---------- Supplied data ----------
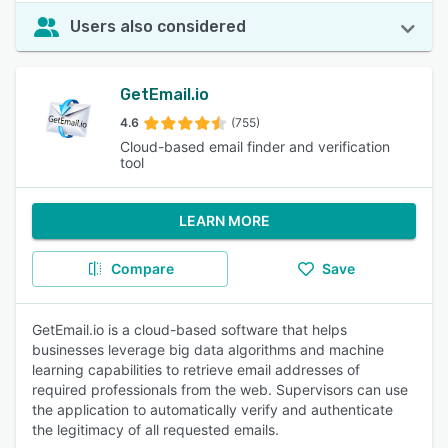
Users also considered
GetEmail.io
4.6
(755)
Cloud-based email finder and verification
tool
LEARN MORE
Compare
Save
GetEmail.io is a cloud-based software that helps
businesses leverage big data algorithms and machine
learning capabilities to retrieve email addresses of
required professionals from the web. Supervisors can use
the application to automatically verify and authenticate
the legitimacy of all requested emails.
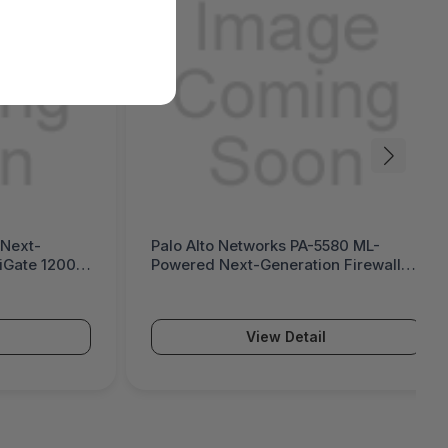
A-5580 ML-
Palo Alto Networks PA-5570 ML-
tion Firewall
Powered Next-Generation Firewall
(PA-5500 Series)
ail
View Detail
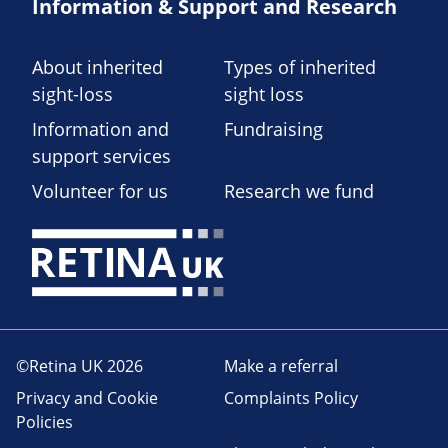
Information & Support and Research
About inherited
Types of inherited
sight-loss
sight loss
Information and
Fundraising
support services
Volunteer for us
Research we fund
©Retina UK 2026
Make a referral
Privacy and Cookie
Complaints Policy
Policies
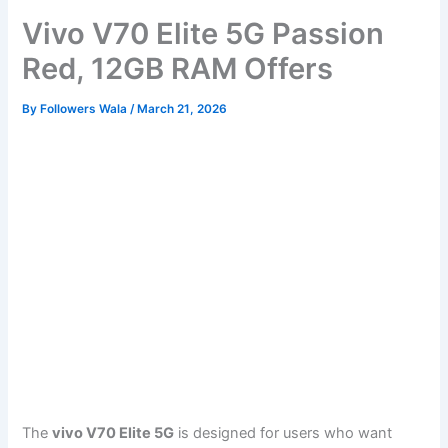
Vivo V70 Elite 5G Passion
Red, 12GB RAM Offers
By
Followers Wala
/
March 21, 2026
The
vivo V70 Elite 5G
is designed for users who want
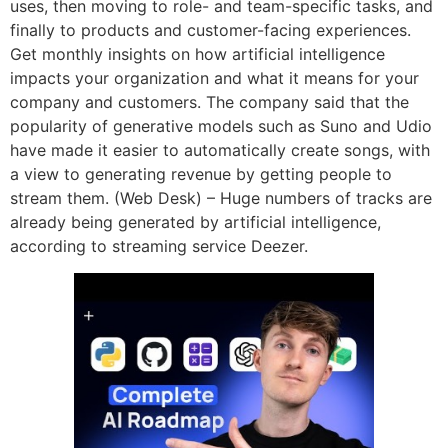
uses, then moving to role- and team-specific tasks, and
finally to products and customer-facing experiences.
Get monthly insights on how artificial intelligence
impacts your organization and what it means for your
company and customers. The company said that the
popularity of generative models such as Suno and Udio
have made it easier to automatically create songs, with
a view to generating revenue by getting people to
stream them. (Web Desk) – Huge numbers of tracks are
already being generated by artificial intelligence,
according to streaming service Deezer.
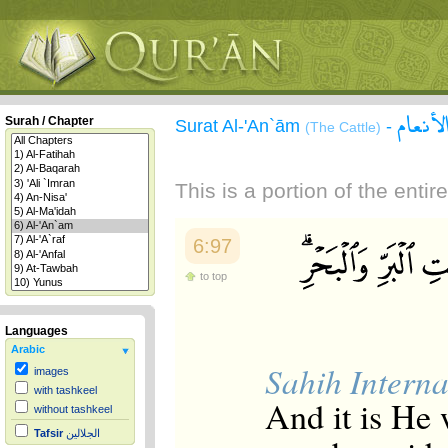
سورة ا
Surah / Chapter
Surat Al-'An`ām
-
(The Cattle)
This is a portion of the enti
6:97
to top
Languages
Arabic
Sahih Interna
images
with tashkeel
And it is He 
without tashkeel
Tafsir
الجلالين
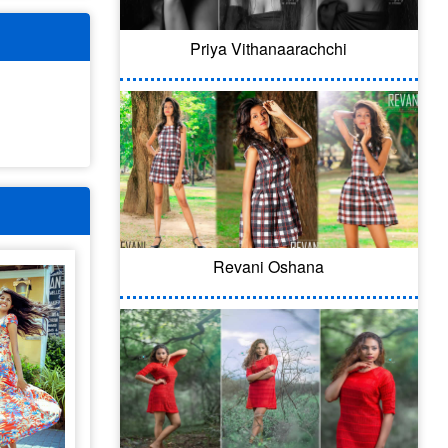
Priya Vithanaarachchi
Revani Oshana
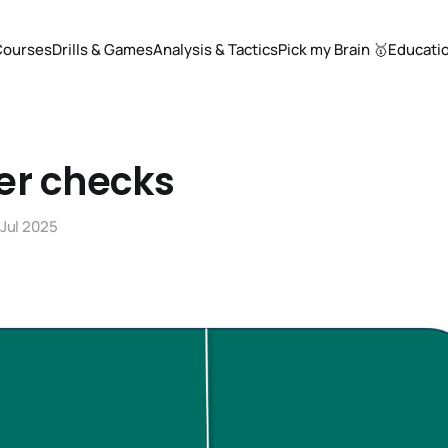
Courses
Drills & Games
Analysis & Tactics
Pick my Brain 🥇
Educati
er checks
 Jul 2025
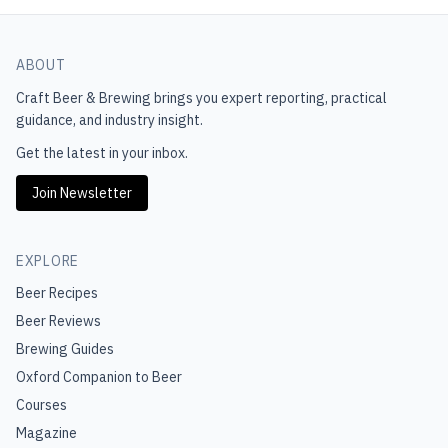
ABOUT
Craft Beer & Brewing
brings you expert reporting, practical
guidance, and industry insight.
Get the latest in your inbox.
Join Newsletter
EXPLORE
Beer Recipes
Beer Reviews
Brewing Guides
Oxford Companion to Beer
Courses
Magazine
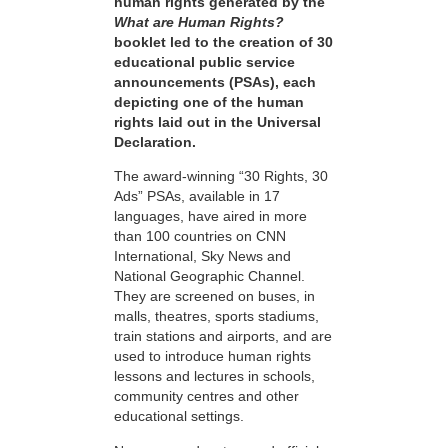
human rights generated by the
What are Human Rights?
booklet led to the creation of 30
educational public service
announcements (PSAs), each
depicting one of the human
rights laid out in the Universal
Declaration.
The award-winning “30 Rights, 30
Ads” PSAs, available in 17
languages, have aired in more
than 100 countries on CNN
International, Sky News and
National Geographic Channel.
They are screened on buses, in
malls, theatres, sports stadiums,
train stations and airports, and are
used to introduce human rights
lessons and lectures in schools,
community centres and other
educational settings.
----------
How to complete this task: Nothing but the lines from the beginning of the material above through the line containing "Volunteer for us" should appear in the answer, copied exactly and free of pictures.

Exercise response:
Users also considered
GetEmail.io
4.6
(755)
Cloud-based email finder and verification
tool
LEARN MORE
Compare
Save
GetEmail.io is a cloud-based software that helps
businesses leverage big data algorithms and machine
learning capabilities to retrieve email addresses of
required professionals from the web. Supervisors can use
the application to automatically verify and authenticate
the legitimacy of all requested emails.
A-5580 ML-
Palo Alto Networks PA-5570 ML-
tion Firewall
Powered Next-Generation Firewall
(PA-5500 Series)
ail
View Detail
Information & Support and Research
About inherited
Types of inherited
sight-loss
sight loss
Information and
Fundraising
support services
Volunteer for us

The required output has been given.